Patients with chronic illness often need an array of medications, but many don’t follow the doctor’s orders. They can become confused, experts say, or encounter obstacles to filling those prescriptions.
New Jersey lawmakers are considering legislation that would make it more convenient to get medication.
A measure advanced by the Senate Commerce Committee calls for coordinating a patient’s prescription drugs so a pharmacy could fill all of them at the same time.
Patients who don’t participate in medication synchronization are somewhere between 52 and 72 percent more likely to stop taking their medications, said Elise Barry, CEO of the New Jersey Pharmacists Association.
“Because of the confusion of when they take it, and when they refill, and how many trips they have to take to the pharmacy,” she said. “For many, it can be an inconvenience — especially for those in rural areas or perhaps seniors who can’t drive themselves to the pharmacy.”

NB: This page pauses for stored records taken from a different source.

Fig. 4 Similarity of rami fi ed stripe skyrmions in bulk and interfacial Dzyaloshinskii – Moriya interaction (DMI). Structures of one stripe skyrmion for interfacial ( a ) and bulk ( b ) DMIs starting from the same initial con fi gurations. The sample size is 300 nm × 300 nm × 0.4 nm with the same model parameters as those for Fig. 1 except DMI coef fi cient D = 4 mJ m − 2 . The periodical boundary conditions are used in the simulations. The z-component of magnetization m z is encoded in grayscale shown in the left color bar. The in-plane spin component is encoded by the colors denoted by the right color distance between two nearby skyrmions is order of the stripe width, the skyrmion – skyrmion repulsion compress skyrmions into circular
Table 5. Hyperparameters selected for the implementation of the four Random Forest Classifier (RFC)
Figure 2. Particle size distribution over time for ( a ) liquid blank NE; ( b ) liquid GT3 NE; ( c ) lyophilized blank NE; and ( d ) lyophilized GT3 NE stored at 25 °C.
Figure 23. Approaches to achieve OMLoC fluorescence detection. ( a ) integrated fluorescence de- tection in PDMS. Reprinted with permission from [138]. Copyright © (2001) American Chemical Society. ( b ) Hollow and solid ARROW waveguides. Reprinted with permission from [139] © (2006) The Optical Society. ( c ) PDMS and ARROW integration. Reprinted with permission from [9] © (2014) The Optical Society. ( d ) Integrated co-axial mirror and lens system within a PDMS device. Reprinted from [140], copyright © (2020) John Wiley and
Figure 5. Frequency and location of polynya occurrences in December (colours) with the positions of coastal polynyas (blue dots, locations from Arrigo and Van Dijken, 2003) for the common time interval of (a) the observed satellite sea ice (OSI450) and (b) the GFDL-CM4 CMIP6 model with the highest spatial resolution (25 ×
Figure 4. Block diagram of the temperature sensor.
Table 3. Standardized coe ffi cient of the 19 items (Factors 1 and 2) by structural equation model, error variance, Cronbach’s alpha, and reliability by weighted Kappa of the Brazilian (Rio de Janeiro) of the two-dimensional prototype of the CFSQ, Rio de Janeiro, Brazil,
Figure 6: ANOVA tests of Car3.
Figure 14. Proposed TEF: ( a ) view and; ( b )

She said streamlining the process would especially benefit patients with an extensive daily regimen of meds.
“They understand when they can get their prescriptions and take them appropriately,” Barry said. “And it also increases the number of days that they’re on their doctor’s therapy, on average of a hundred additional days, because they are compliant, they are taking their medication as prescribed.”
Patients who don’t take their prescribed medications increase U.S. health care costs by $100 billion annually, she said.